WHAT TO DO:
Scan the material below for lines with the string "soap". State how many there are and nothing else.

##### TASK MATERIAL #####

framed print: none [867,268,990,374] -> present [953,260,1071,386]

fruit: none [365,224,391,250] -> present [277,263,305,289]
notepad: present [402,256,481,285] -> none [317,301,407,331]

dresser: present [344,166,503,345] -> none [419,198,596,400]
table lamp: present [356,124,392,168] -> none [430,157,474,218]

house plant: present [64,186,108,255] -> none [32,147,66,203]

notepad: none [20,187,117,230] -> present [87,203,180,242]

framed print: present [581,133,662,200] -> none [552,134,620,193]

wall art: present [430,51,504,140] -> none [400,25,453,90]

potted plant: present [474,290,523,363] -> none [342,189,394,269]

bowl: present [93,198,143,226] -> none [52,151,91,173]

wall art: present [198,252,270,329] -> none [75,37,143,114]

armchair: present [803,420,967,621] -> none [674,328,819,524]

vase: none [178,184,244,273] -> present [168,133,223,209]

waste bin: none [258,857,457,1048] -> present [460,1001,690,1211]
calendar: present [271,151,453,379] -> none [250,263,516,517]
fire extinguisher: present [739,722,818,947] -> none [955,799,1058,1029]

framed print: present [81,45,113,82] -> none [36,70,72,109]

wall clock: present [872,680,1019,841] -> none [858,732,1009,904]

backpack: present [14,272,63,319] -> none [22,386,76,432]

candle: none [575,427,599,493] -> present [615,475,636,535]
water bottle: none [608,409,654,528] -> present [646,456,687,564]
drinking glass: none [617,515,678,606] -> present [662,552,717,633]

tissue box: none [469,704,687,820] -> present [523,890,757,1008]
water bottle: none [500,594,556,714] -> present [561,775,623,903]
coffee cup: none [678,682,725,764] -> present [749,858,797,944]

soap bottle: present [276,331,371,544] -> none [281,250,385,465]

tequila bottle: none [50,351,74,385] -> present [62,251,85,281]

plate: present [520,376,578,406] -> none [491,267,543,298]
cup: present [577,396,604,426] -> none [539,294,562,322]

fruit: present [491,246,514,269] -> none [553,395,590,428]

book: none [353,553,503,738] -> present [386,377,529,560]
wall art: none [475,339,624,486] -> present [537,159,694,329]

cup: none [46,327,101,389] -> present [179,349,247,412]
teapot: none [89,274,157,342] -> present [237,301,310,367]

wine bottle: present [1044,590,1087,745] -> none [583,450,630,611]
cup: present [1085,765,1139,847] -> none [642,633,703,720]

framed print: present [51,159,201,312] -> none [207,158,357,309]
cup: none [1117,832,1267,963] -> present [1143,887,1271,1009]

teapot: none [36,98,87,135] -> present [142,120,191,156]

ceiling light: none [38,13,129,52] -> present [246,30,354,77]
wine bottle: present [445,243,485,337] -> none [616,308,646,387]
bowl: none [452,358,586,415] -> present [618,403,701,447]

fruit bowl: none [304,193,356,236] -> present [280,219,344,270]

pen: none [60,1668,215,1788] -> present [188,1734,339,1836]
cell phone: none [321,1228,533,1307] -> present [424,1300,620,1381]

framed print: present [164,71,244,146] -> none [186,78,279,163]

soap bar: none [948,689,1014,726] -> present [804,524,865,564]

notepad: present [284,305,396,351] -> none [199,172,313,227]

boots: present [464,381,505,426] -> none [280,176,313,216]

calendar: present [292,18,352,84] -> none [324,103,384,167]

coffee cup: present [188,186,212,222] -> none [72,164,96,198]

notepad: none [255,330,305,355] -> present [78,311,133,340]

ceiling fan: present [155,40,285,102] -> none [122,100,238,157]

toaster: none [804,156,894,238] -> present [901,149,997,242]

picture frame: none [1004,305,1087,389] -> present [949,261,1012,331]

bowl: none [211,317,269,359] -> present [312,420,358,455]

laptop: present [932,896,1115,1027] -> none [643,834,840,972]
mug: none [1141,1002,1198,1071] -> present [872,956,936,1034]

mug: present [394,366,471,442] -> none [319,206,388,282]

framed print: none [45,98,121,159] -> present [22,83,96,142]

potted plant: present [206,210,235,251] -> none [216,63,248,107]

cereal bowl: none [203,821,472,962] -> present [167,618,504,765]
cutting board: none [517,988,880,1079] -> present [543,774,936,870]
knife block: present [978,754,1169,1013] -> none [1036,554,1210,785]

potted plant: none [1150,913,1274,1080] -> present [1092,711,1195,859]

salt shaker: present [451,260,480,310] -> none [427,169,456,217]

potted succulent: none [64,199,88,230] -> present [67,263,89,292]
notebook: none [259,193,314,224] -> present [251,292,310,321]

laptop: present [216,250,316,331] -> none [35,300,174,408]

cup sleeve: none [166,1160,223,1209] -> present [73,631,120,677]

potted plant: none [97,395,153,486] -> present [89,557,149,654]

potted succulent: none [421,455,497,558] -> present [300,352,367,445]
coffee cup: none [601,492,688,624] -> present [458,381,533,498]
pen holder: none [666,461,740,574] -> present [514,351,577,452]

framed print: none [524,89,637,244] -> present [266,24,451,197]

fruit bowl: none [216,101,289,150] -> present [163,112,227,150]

#####

REPLY:
2